#### What the task asks
Please continue the blog post on White House staff working long hours, including its reader comments, starting right after the last sentence shown.

#### Source passage
○ ○ ○ ○ ○
Go Home, Put In A Movie

They’re working hard for you …

Mr. Obama’s tendency to work late into the night will also pose problems. Politico.com reports that the White House staff is “preparing for a return to long nights, heavy weekend shifts.” Requiring a senior staff that meets at 7:30 a.m. to work until 11 p.m. or 12 a.m. will quickly cause burnout and diminish the quality of advice and oversight.

Perhaps too hard?

I don’t know running a large organization from fishing for cod in the Atlantic, but I do know about working long hours.

Meeting at 07:30 means getting to the office at 07:00 at the latest – you gotta get your stuff lined up for a meeting. Which means leaving for the office by 06:15, so awake by 05:45.  So .. 5 1/2 hours of sleep at best after getting home after working until midnight.

Every .. day.

And this is the senior staff – the younger and dumber junior staff will man up and come in earlier and leave later than their bosses.

You can work seventeen hour days for a while, when it’s important. But you can’t really do that on a regular basis without burning out. You start making dumb mistakes and your thinking gets sloppy.

Which might not be a great idea when you’re the guys who want to run the country.

Cross posted to Space For Commerce.

8 thoughts on “Go Home, Put In A Movie

  1. I worked at a summer camp for four years. When you’re there, you’re on— 24/7. It only took two weeks of that before the head counselor volunteered himself to look after my evening archery shoot so that I could get my one night a week off, because it really does make a difference.

    Two weeks is about the most you want to push that kind of schedule. After that you either need to scale it back to a four-day work week or cut the hours.

    Incidentally, Evil Rob’s job looks unkindly upon its staff working long hours. (He works about 50 hours a week.) The idea is that if you can’t get your job done in normal working hours, there’s something wrong with you. It’s very nice to know that as he works up this corporate ladder, he doesn’t have to compete in terms of working extra-long shifts.

  2. I did this for years working for a consulting company. It was hard but we got the job done in a way we knew the clients couldn’t have done given five times as long to do it. I’d have thought the notion that the guys at the top are going to put in the hours to sort out the shambles they inherited was a good thing?
○ ○ ○ ○ ○
#### Dataset records

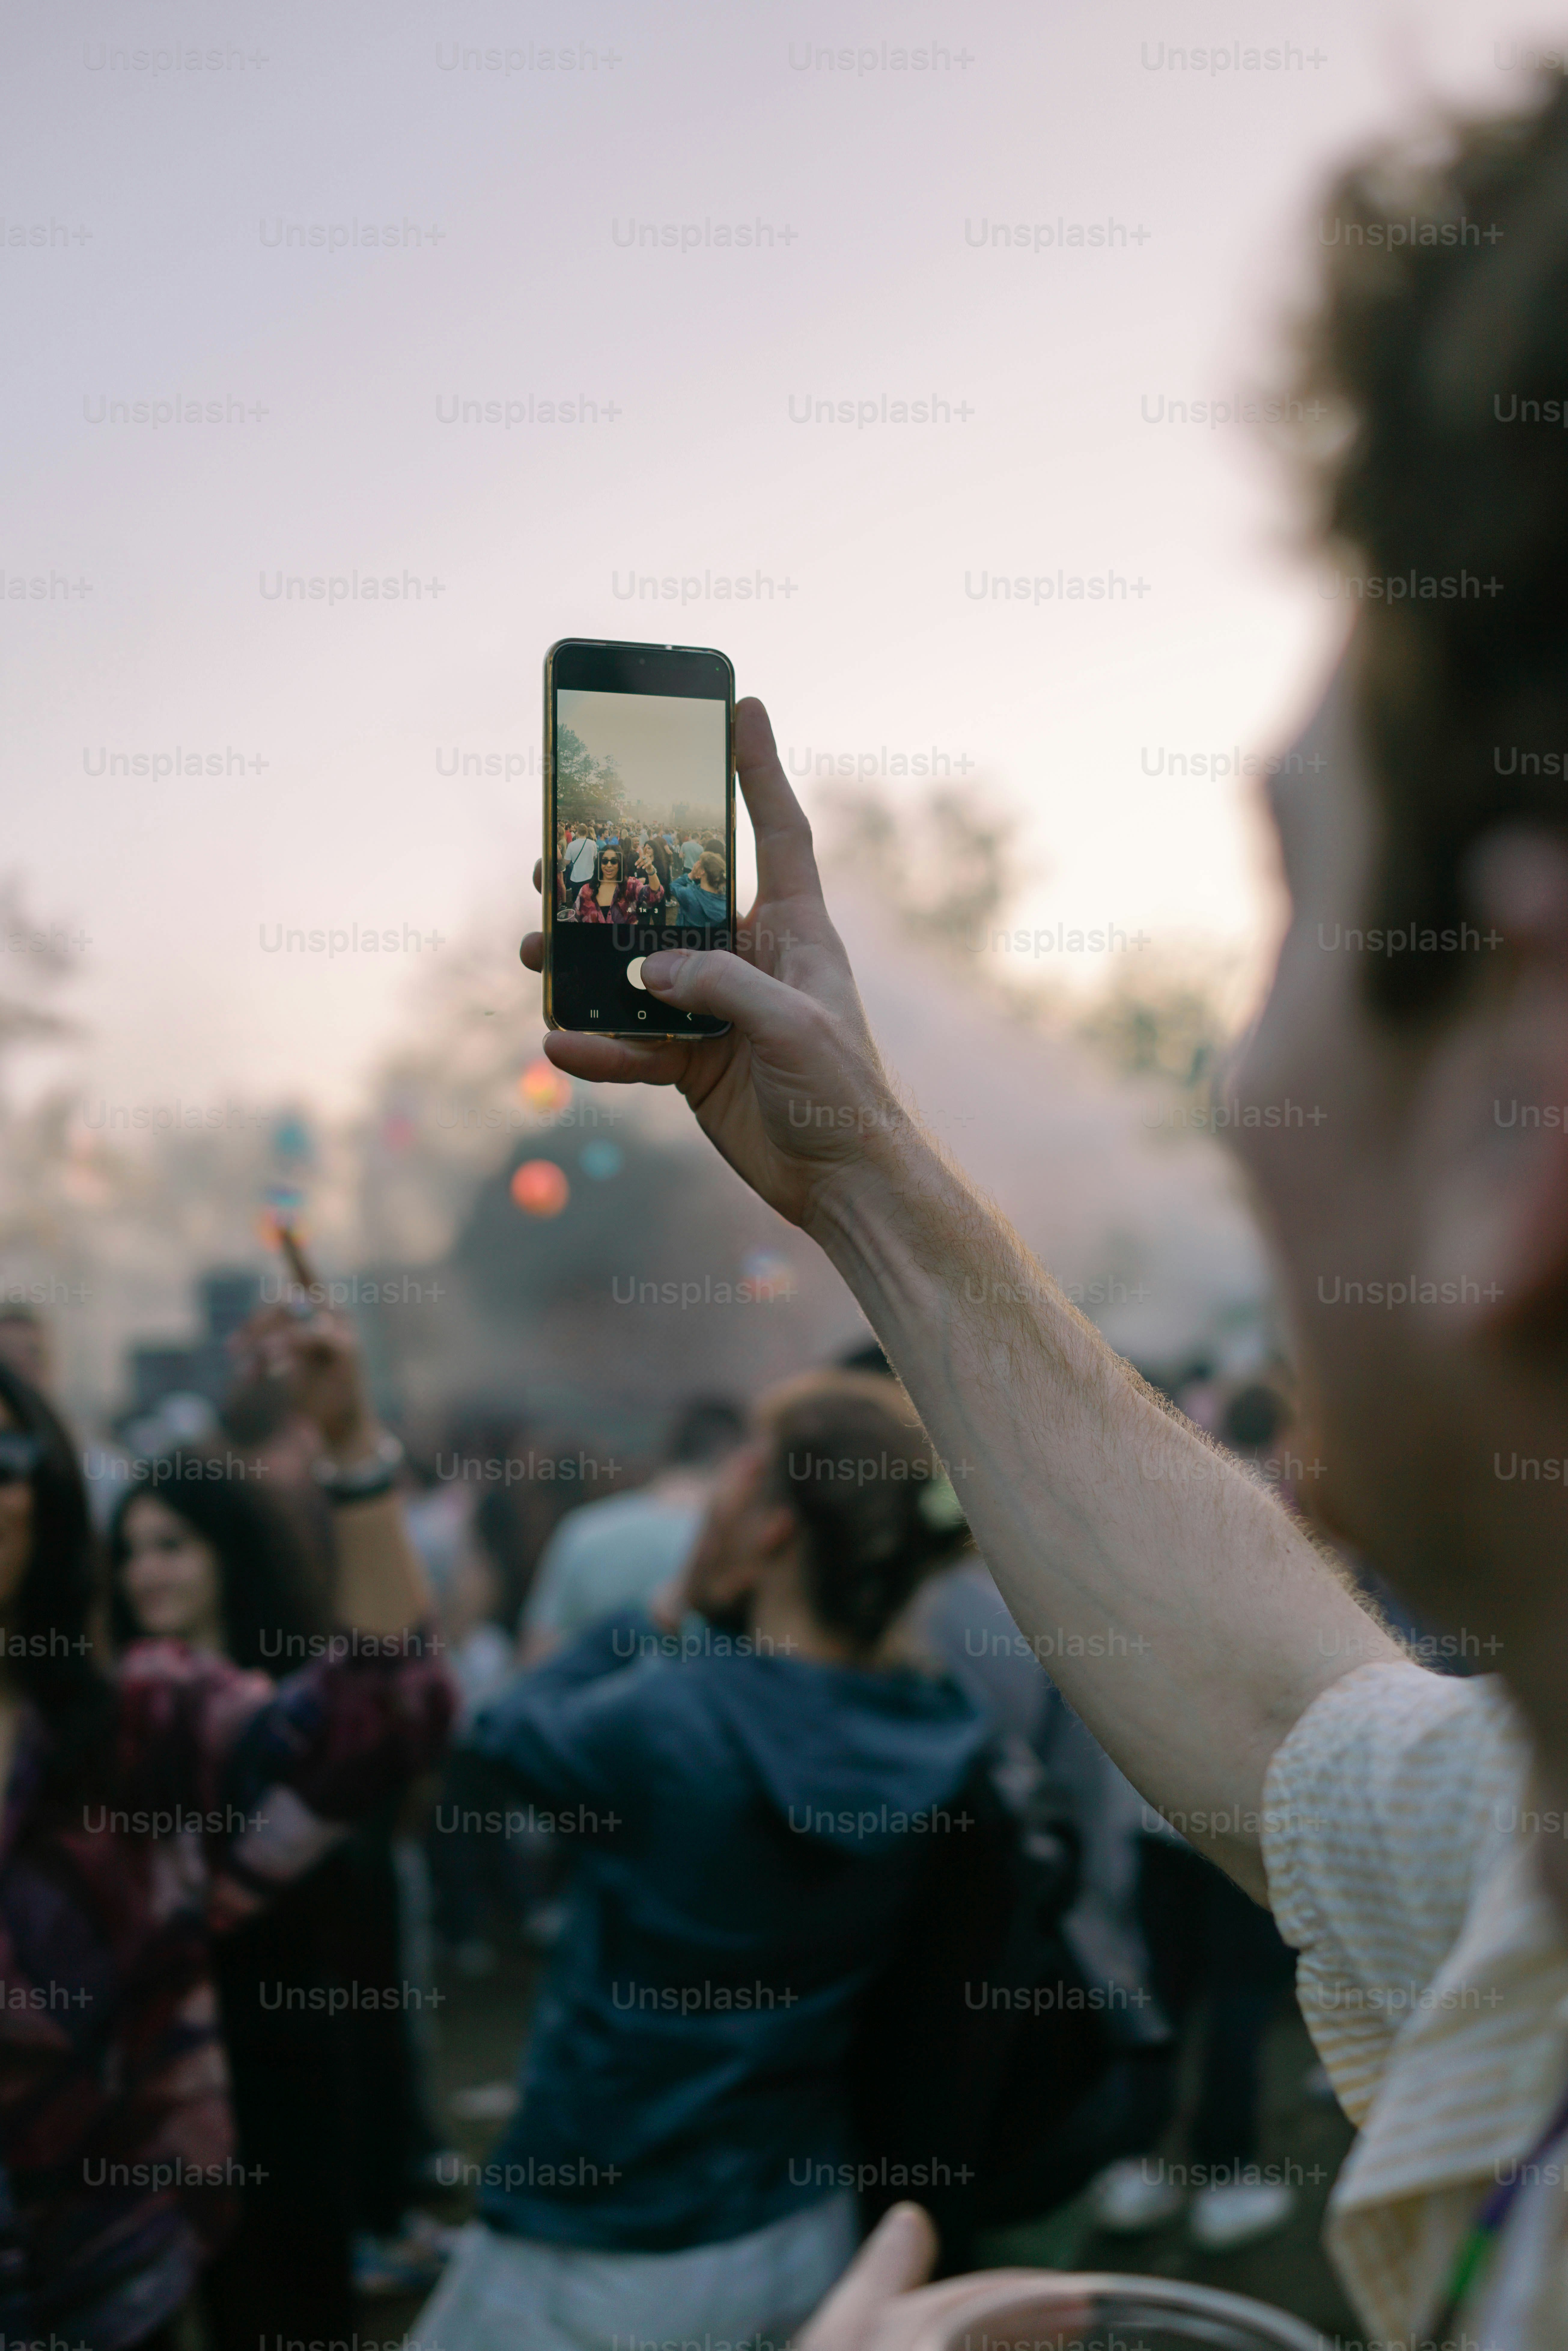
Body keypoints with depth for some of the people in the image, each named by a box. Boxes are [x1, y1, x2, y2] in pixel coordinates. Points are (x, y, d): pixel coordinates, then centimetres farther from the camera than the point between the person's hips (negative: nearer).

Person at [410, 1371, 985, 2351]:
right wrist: (726, 1612, -6)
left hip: (602, 2258, -5)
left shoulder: (662, 1721, -26)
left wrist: (674, 1604, -4)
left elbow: (506, 1736, -5)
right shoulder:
○ ○ ○ ○ ○
#### Exercise output
  3. I’d have thought the notion that the guys at the top are going to put in the hours to sort out the shambles they inherited was a good thing?

    Not if it’s a daily grind that comes at the cost of fuzzy thinking and bad choices.

    I’ve worked long hours when I’ve had too – in the Marines and in the civilian world. But it was work – com watch in a van at 03:30, walking a wire in the dark looking for a break, installing and debugging enterprise software on a deadline.

    Now, what the guys in the head shed are doing is _work_, but you don’t gotta sit around punching buttons on a computer to make it happen: their job is to think for a living. You can’t think if you’re not giving your brain a rest and recharging your batteries.

  4. I did this for years working for a consulting company.

    I’ll bet you had downtime between engagements – and when the engagement was done you were gone and their problems were no longer yours.

    What Team Obama is talking about is a daily grind every day for at least four years. With no downtime or slack.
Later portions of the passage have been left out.